Question

How do you find the maximum values for $f(x) = \sin x + \cos x$ ?

Answer 1

Hint: For solving this particular problem we need to differentiate the given function with respect to the independent variable that is $x$, then equate the required result to zero. By Solving the equation, we get the values for $x$. Substitute the values in the second derivative of the given function. If the result after substitution is less than zero . Then you have to consider it as the maximum point, and if you get the result greater than zero, you have to consider it as minimum.

Complete step by step solution:
We have $f(x) = \sin x + \cos x$, (given) we need to differentiate the given function with respect to the independent variable that is $x$, then equate the required result to zero. By Solving the equation, we get the values for $x$.
Therefore, we have to differentiate the given function first ,
We will get ,
$f'(x) = \cos x - \sin x$
Now , set $f'(x) = 0$ ,
We will the following result ,
\[ \Rightarrow \cos x - \sin x = 0\]
Add $\sin x$both the side of the equation, we will get ,
\[ \Rightarrow \cos x = \sin x\]
$\Rightarrow x = \dfrac{\pi }{4},\dfrac{{5\pi }}{4}$ in the interval $[0,2\pi ]$ .
The maximum value is ,
$\Rightarrow f(x) = \sin x + \cos x$
$\Rightarrow f\left( {\dfrac{\pi }{4}} \right) = \sin \dfrac{\pi }{4} + \cos \dfrac{\pi }{4}$
$\Rightarrow \dfrac{1}{{\sqrt 2 }} + \dfrac{1}{{\sqrt 2 }}$
$\Rightarrow \sqrt 2 $

Therefore, $\sqrt 2 $ is the maximum value.

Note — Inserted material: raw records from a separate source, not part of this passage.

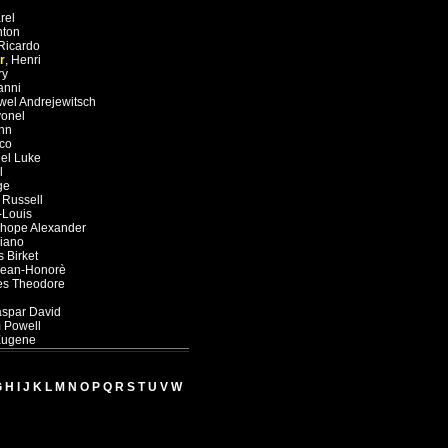
rel
nton
Ricardo
r
,
Henri
ry
anni
wel Andrejewitsch
yonel
hn
co
el Luke
l
ge
 Russell
-Louis
hope Alexander
iano
 Birket
Jean-Honorè
es Theodore
spar David
m Powell
Eugene
G
H
I
J
K
L
M
N
O
P
Q
R
S
T
U
V
W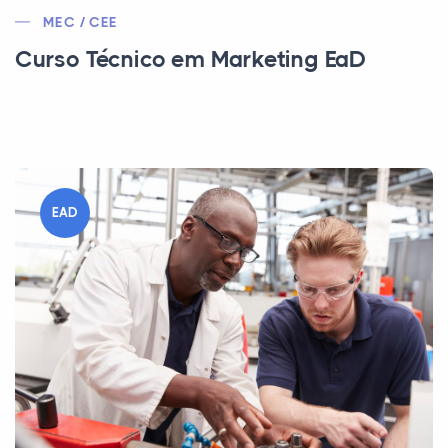
MEC / CEE
Curso Técnico em Marketing EaD
EAD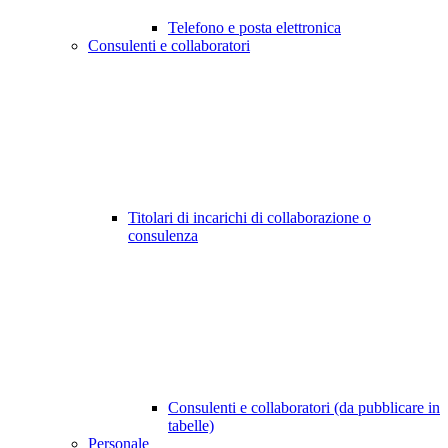
Telefono e posta elettronica
Consulenti e collaboratori
Titolari di incarichi di collaborazione o
consulenza
Consulenti e collaboratori (da pubblicare in
tabelle)
Personale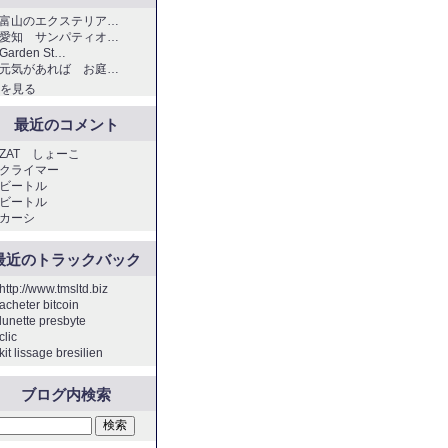
富山のエクステリア…
愛知 サンパティオ…
Garden St…
元気があれば お庭…
を見る
最近のコメント
ZAT しょーこ
クライマー
ビートル
ビートル
カーシ
最近のトラックバック
http://www.tmsltd.biz
acheter bitcoin
lunette presbyte
clic
kit lissage bresilien
ブログ内検索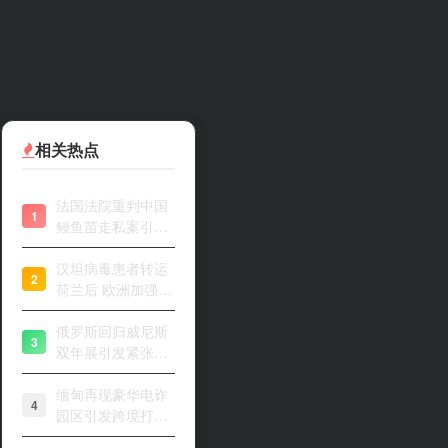
相关热点
法国法院重判中国
1
鳗鱼苗走私案引关
注
汉坦病毒患者转运
2
荷兰后 欧洲加强风
险评估
俄罗斯回归威尼斯
3
双年展引发紧张开
幕
缅甸再现豪华电诈
4
园区引发跨境打击
关注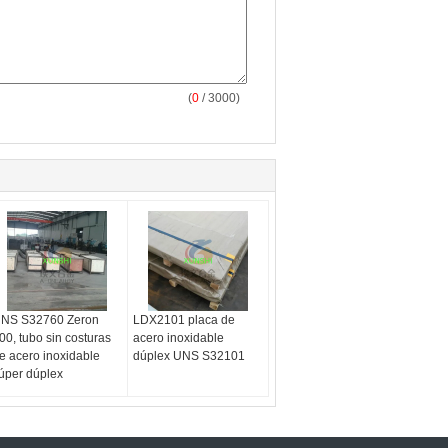
(
0
/ 3000)
NS S32760 Zeron
LDX2101 placa de
00, tubo sin costuras
acero inoxidable
e acero inoxidable
dúplex UNS S32101
úper dúplex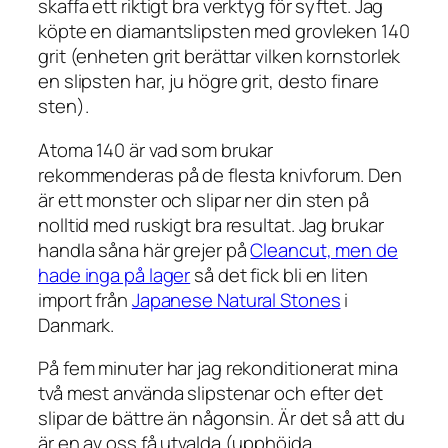
skaffa ett riktigt bra verktyg för syftet. Jag
köpte en diamantslipsten med grovleken 140
grit (enheten grit berättar vilken kornstorlek
en slipsten har, ju högre grit, desto finare
sten).
Atoma 140 är vad som brukar
rekommenderas på de flesta knivforum. Den
är ett monster och slipar ner din sten på
nolltid med ruskigt bra resultat. Jag brukar
handla såna här grejer på
Cleancut, men de
hade inga på lager
så det fick bli en liten
import från
Japanese Natural Stones
i
Danmark.
På fem minuter har jag rekonditionerat mina
två mest använda slipstenar och efter det
slipar de bättre än någonsin. Är det så att du
är en av oss få utvalda (upphöjda,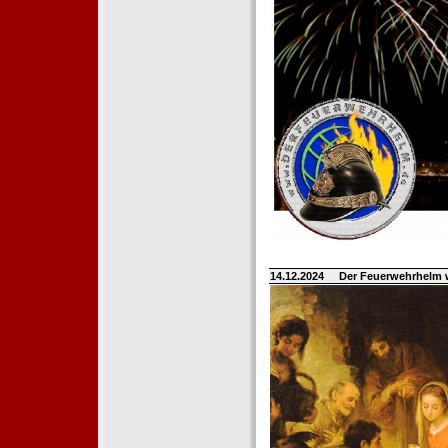
14.12.2024
Der Feuerwehrhelm 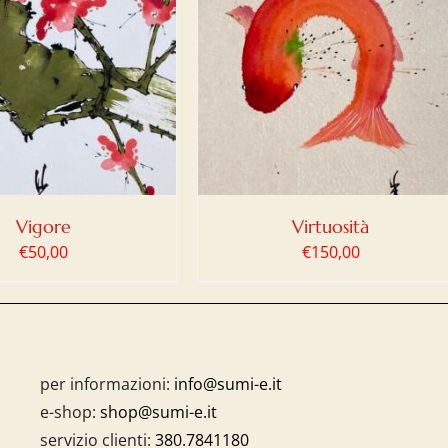
IUNGI AL CARRELLO
/
DETTAGLI
Vigore
Virtuosità
€
50,00
€
150,00
per informazioni:
info@sumi-e.it
e-shop:
shop@sumi-e.it
servizio clienti:
380.7841180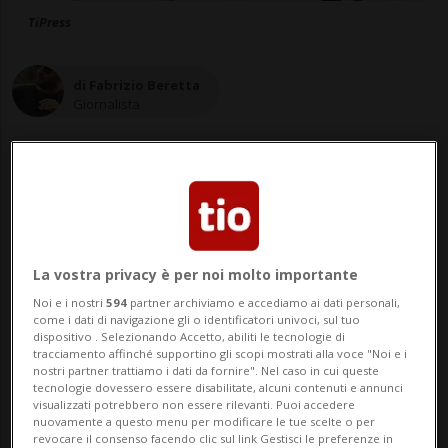
TiPress
di Fabrizio Beretta
Giornalista
11 ott 2025 - 19:41
Aggiornamento 12 ott 2025 - 15:27
1
La vostra privacy è per noi molto importante
Noi e i nostri
594
partner archiviamo e accediamo ai dati personali,
come i dati di navigazione gli o identificatori univoci, sul tuo
dispositivo . Selezionando Accetto, abiliti le tecnologie di
tracciamento affinché supportino gli scopi mostrati alla voce "Noi e i
nostri partner trattiamo i dati da fornire". Nel caso in cui queste
tecnologie dovessero essere disabilitate, alcuni contenuti e annunci
visualizzati potrebbero non essere rilevanti. Puoi accedere
nuovamente a questo menu per modificare le tue scelte o per
revocare il consenso facendo clic sul link Gestisci le preferenze in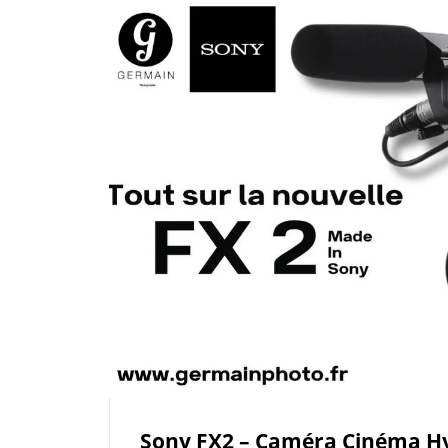
Sony FX2 – Caméra Cinéma Hy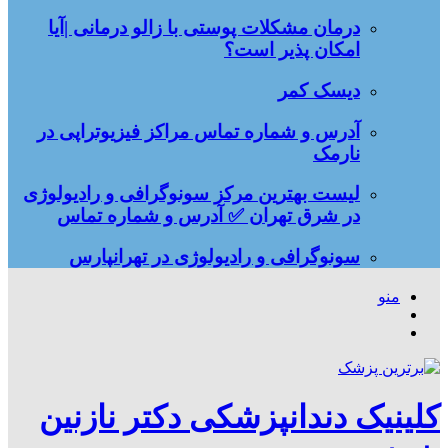
درمان مشکلات پوستی با زالو درمانی |آیا
امکان پذیر است؟
دیسک کمر
آدرس و شماره تماس مراکز فیزیوتراپی در
نارمک
لیست بهترین مرکز سونوگرافی و رادیولوژی
در شرق تهران ✅ آدرس و شماره تماس
سونوگرافی و رادیولوژی در تهرانپارس
منو
جستجو
تغییر
برای
پوسته
کلینیک دندانپزشکی دکتر نازنین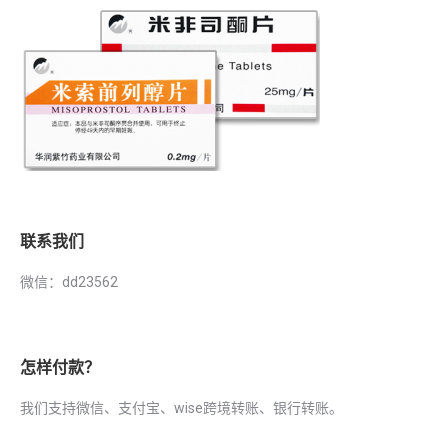
联系我们
微信：dd23562
怎样付款？
我们支持微信、支付宝、wise跨境转账、银行转账。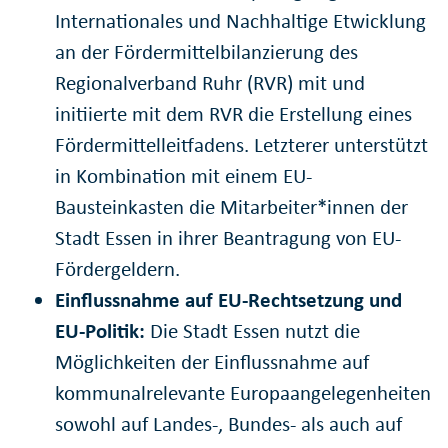
Internationales und Nachhaltige Etwicklung
an der Fördermittelbilanzierung des
Regionalverband Ruhr (RVR) mit und
initiierte mit dem RVR die Erstellung eines
Fördermittelleitfadens. Letzterer unterstützt
in Kombination mit einem EU-
Bausteinkasten die Mitarbeiter*innen der
Stadt Essen in ihrer Beantragung von EU-
Fördergeldern.
Einflussnahme auf EU-Rechtsetzung und
EU-Politik:
Die Stadt Essen nutzt die
Möglichkeiten der Einflussnahme auf
kommunalrelevante Europaangelegenheiten
sowohl auf Landes-, Bundes- als auch auf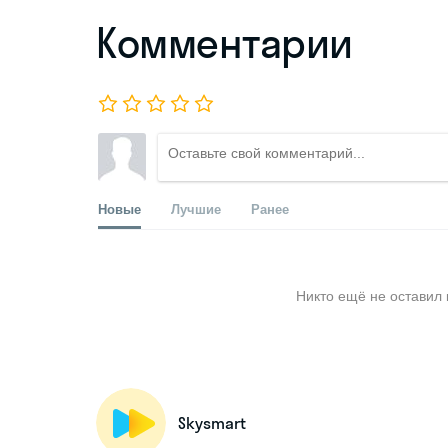
Комментарии
Новые
Лучшие
Ранее
Никто ещё не оставил 
Skysmart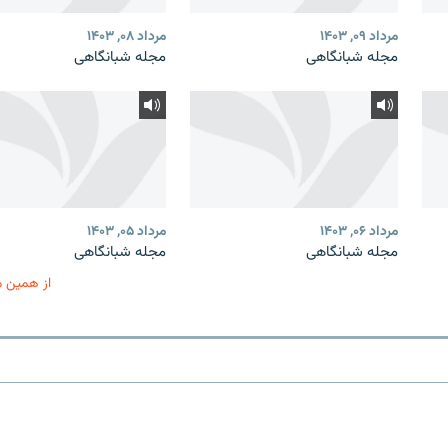
مرداد ۰۹, ۱۴۰۳
مرداد ۰۸, ۱۴۰۳
مجله شبانگاهی
مجله شبانگاهی
مرداد ۰۶, ۱۴۰۳
مرداد ۰۵, ۱۴۰۳
مجله شبانگاهی
مجله شبانگاهی
از همین 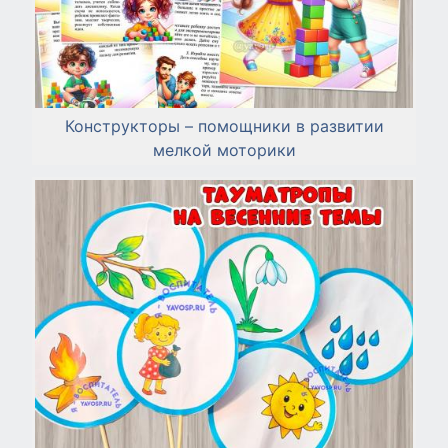
Конструкторы – помощники в развитии
мелкой моторики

Note: A function $f(x)$encompasses a local maximum or relative maximum at $x$ equals to ${x_0}$ if the graph of $f(x)$near ${x_0}$ features a peak at ${x_0}$. A function $f(x)$ features a local minimum or relative minimum at $x$ equals to ${x_0}$ if the graph of $f(x)$ near ${x_0}$ encompasses a trough at ${x_0}$. (To make the excellence clear, sometimes the ‘plain’ maximum and minimum are called absolute maximum and minimum.).